# TASK STATEMENT:
From the first line to the last, return the data exactly as written.
[DATA FOR THIS TASK Boundary: Start]
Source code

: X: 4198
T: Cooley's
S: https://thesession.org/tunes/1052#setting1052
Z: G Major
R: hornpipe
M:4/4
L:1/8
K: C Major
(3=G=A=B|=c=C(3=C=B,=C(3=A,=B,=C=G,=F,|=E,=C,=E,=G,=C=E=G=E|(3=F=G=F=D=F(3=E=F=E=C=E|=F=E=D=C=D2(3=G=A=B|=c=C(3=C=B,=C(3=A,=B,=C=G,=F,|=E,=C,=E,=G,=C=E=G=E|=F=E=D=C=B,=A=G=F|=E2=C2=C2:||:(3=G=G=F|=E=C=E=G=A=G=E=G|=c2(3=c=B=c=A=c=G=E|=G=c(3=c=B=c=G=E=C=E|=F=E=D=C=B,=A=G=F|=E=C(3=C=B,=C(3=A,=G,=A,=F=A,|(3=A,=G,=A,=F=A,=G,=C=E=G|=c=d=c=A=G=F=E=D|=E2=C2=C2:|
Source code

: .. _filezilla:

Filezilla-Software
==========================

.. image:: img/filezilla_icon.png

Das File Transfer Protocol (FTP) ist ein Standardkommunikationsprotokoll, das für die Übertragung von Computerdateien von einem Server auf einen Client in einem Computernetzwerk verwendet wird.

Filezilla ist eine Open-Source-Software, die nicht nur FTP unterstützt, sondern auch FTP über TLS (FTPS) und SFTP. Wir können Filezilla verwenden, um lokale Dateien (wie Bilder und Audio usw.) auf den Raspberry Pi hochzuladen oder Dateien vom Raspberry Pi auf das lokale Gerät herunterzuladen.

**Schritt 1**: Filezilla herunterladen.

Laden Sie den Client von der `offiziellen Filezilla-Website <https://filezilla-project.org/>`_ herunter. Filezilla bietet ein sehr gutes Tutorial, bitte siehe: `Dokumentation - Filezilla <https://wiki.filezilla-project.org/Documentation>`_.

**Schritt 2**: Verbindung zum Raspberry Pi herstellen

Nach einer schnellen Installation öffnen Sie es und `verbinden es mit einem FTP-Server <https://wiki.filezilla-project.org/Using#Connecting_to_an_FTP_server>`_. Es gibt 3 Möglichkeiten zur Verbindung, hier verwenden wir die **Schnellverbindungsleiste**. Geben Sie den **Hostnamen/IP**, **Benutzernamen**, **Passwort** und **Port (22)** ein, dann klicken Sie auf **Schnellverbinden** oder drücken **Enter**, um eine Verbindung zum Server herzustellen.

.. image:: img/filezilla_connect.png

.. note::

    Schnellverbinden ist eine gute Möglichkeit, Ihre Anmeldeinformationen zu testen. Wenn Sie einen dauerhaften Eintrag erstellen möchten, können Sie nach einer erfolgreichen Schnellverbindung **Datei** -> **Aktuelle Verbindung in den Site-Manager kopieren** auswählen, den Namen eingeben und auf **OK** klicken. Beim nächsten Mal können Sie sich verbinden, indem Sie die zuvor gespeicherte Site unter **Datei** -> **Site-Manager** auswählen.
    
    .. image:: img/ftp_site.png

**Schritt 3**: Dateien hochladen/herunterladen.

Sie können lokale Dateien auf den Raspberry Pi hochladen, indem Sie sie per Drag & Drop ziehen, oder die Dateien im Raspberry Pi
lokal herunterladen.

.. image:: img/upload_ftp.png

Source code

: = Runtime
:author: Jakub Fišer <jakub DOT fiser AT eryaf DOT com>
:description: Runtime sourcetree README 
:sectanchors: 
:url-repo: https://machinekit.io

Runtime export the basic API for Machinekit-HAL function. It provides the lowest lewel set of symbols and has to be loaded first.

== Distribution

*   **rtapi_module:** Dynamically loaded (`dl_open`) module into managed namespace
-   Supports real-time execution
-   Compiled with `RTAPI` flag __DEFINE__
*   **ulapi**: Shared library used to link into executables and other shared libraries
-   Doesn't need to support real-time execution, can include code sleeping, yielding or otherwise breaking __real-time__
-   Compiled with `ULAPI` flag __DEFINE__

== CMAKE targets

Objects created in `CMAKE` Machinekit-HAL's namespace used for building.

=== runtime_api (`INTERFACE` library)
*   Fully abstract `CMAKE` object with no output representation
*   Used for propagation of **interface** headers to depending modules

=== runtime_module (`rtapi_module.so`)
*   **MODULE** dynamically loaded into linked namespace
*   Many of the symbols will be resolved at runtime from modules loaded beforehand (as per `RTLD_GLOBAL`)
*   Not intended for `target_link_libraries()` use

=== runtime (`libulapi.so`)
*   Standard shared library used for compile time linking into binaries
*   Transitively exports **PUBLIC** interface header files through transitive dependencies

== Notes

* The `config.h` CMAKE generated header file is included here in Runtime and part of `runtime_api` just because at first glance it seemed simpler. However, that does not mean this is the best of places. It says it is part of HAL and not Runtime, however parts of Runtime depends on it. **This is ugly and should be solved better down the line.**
[DATA FOR THIS TASK Boundary: End]
# SOLUTION FOR THIS EXERCISE:
Source code

: X: 4198
T: Cooley's
S: https://thesession.org/tunes/1052#setting1052
Z: G Major
R: hornpipe
M:4/4
L:1/8
K: C Major
(3=G=A=B|=c=C(3=C=B,=C(3=A,=B,=C=G,=F,|=E,=C,=E,=G,=C=E=G=E|(3=F=G=F=D=F(3=E=F=E=C=E|=F=E=D=C=D2(3=G=A=B|=c=C(3=C=B,=C(3=A,=B,=C=G,=F,|=E,=C,=E,=G,=C=E=G=E|=F=E=D=C=B,=A=G=F|=E2=C2=C2:||:(3=G=G=F|=E=C=E=G=A=G=E=G|=c2(3=c=B=c=A=c=G=E|=G=c(3=c=B=c=G=E=C=E|=F=E=D=C=B,=A=G=F|=E=C(3=C=B,=C(3=A,=G,=A,=F=A,|(3=A,=G,=A,=F=A,=G,=C=E=G|=c=d=c=A=G=F=E=D|=E2=C2=C2:|
Source code

: .. _filezilla:

Filezilla-Software
==========================

.. image:: img/filezilla_icon.png

Das File Transfer Protocol (FTP) ist ein Standardkommunikationsprotokoll, das für die Übertragung von Computerdateien von einem Server auf einen Client in einem Computernetzwerk verwendet wird.

Filezilla ist eine Open-Source-Software, die nicht nur FTP unterstützt, sondern auch FTP über TLS (FTPS) und SFTP. Wir können Filezilla verwenden, um lokale Dateien (wie Bilder und Audio usw.) auf den Raspberry Pi hochzuladen oder Dateien vom Raspberry Pi auf das lokale Gerät herunterzuladen.

**Schritt 1**: Filezilla herunterladen.

Laden Sie den Client von der `offiziellen Filezilla-Website <https://filezilla-project.org/>`_ herunter. Filezilla bietet ein sehr gutes Tutorial, bitte siehe: `Dokumentation - Filezilla <https://wiki.filezilla-project.org/Documentation>`_.

**Schritt 2**: Verbindung zum Raspberry Pi herstellen

Nach einer schnellen Installation öffnen Sie es und `verbinden es mit einem FTP-Server <https://wiki.filezilla-project.org/Using#Connecting_to_an_FTP_server>`_. Es gibt 3 Möglichkeiten zur Verbindung, hier verwenden wir die **Schnellverbindungsleiste**. Geben Sie den **Hostnamen/IP**, **Benutzernamen**, **Passwort** und **Port (22)** ein, dann klicken Sie auf **Schnellverbinden** oder drücken **Enter**, um eine Verbindung zum Server herzustellen.

.. image:: img/filezilla_connect.png

.. note::

    Schnellverbinden ist eine gute Möglichkeit, Ihre Anmeldeinformationen zu testen. Wenn Sie einen dauerhaften Eintrag erstellen möchten, können Sie nach einer erfolgreichen Schnellverbindung **Datei** -> **Aktuelle Verbindung in den Site-Manager kopieren** auswählen, den Namen eingeben und auf **OK** klicken. Beim nächsten Mal können Sie sich verbinden, indem Sie die zuvor gespeicherte Site unter **Datei** -> **Site-Manager** auswählen.
    
    .. image:: img/ftp_site.png

**Schritt 3**: Dateien hochladen/herunterladen.

Sie können lokale Dateien auf den Raspberry Pi hochladen, indem Sie sie per Drag & Drop ziehen, oder die Dateien im Raspberry Pi
lokal herunterladen.

.. image:: img/upload_ftp.png

Source code

: = Runtime
:author: Jakub Fišer <jakub DOT fiser AT eryaf DOT com>
:description: Runtime sourcetree README 
:sectanchors: 
:url-repo: https://machinekit.io

Runtime export the basic API for Machinekit-HAL function. It provides the lowest lewel set of symbols and has to be loaded first.

== Distribution

*   **rtapi_module:** Dynamically loaded (`dl_open`) module into managed namespace
-   Supports real-time execution
-   Compiled with `RTAPI` flag __DEFINE__
*   **ulapi**: Shared library used to link into executables and other shared libraries
-   Doesn't need to support real-time execution, can include code sleeping, yielding or otherwise breaking __real-time__
-   Compiled with `ULAPI` flag __DEFINE__

== CMAKE targets

Objects created in `CMAKE` Machinekit-HAL's namespace used for building.

=== runtime_api (`INTERFACE` library)
*   Fully abstract `CMAKE` object with no output representation
*   Used for propagation of **interface** headers to depending modules

=== runtime_module (`rtapi_module.so`)
*   **MODULE** dynamically loaded into linked namespace
*   Many of the symbols will be resolved at runtime from modules loaded beforehand (as per `RTLD_GLOBAL`)
*   Not intended for `target_link_libraries()` use

=== runtime (`libulapi.so`)
*   Standard shared library used for compile time linking into binaries
*   Transitively exports **PUBLIC** interface header files through transitive dependencies

== Notes

* The `config.h` CMAKE generated header file is included here in Runtime and part of `runtime_api` just because at first glance it seemed simpler. However, that does not mean this is the best of places. It says it is part of HAL and not Runtime, however parts of Runtime depends on it. **This is ugly and should be solved better down the line.**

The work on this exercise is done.